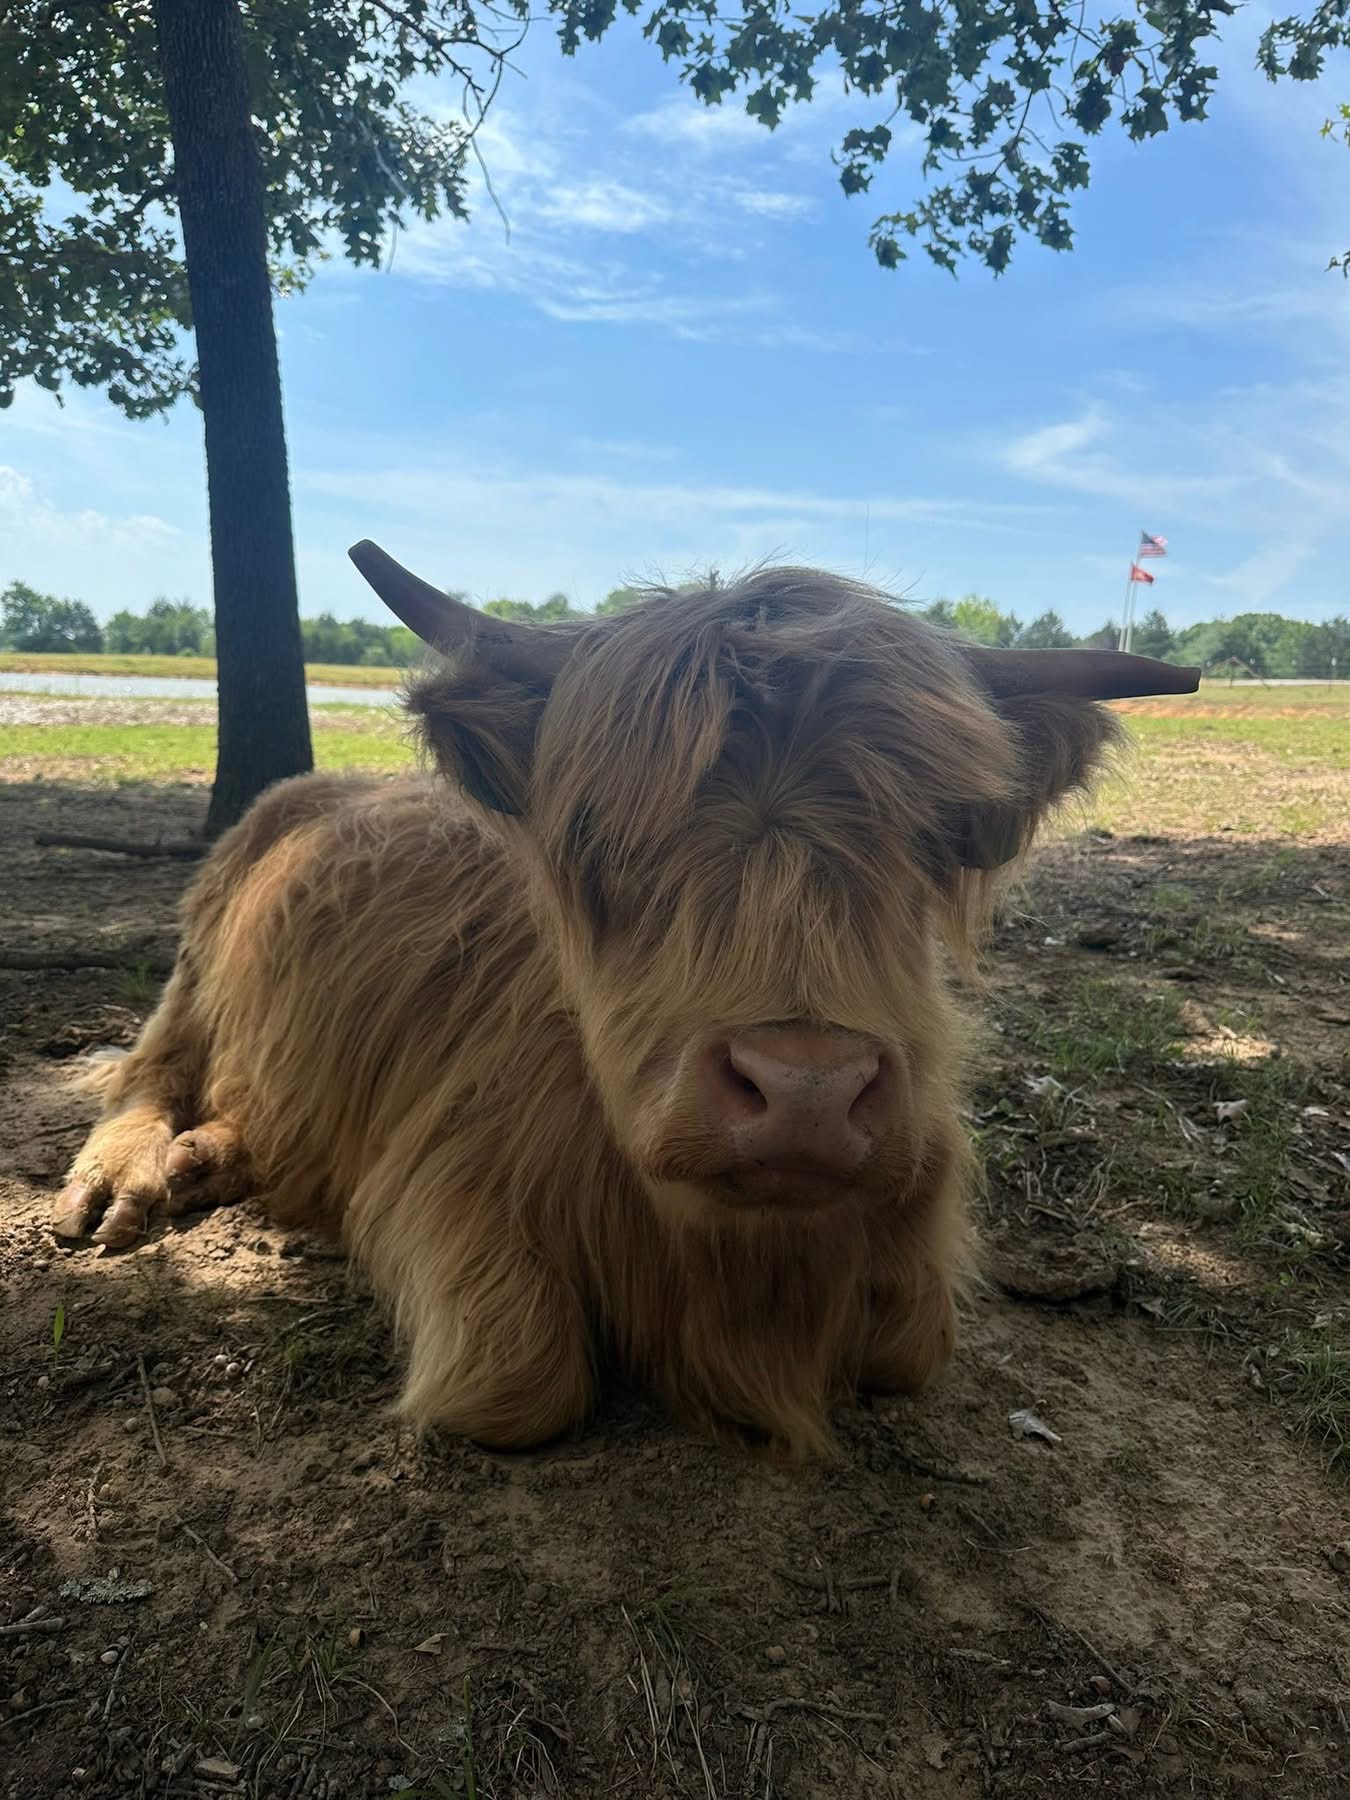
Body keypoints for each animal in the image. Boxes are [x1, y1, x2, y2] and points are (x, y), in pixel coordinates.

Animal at [52, 547, 1198, 1457]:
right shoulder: (440, 1173)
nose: (805, 1091)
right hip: (195, 961)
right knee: (149, 1068)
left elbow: (912, 1347)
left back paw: (207, 1160)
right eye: (600, 838)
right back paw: (122, 1181)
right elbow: (518, 1382)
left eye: (926, 842)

Work required: Your task is to repeat the records exactly. Images do not belong in the copy.

Written response:
Body keypoints for each animal in the image. Boxes are [x1, y1, x2, y2] and points are (x, y), in pixel coordinates.

Animal at [52, 547, 1198, 1457]:
right shoulder: (440, 1173)
nose: (805, 1091)
right hip: (195, 961)
right knee: (149, 1068)
left elbow: (912, 1347)
left back paw: (207, 1160)
right eye: (600, 838)
right back paw: (122, 1181)
right elbow: (518, 1382)
left eye: (926, 842)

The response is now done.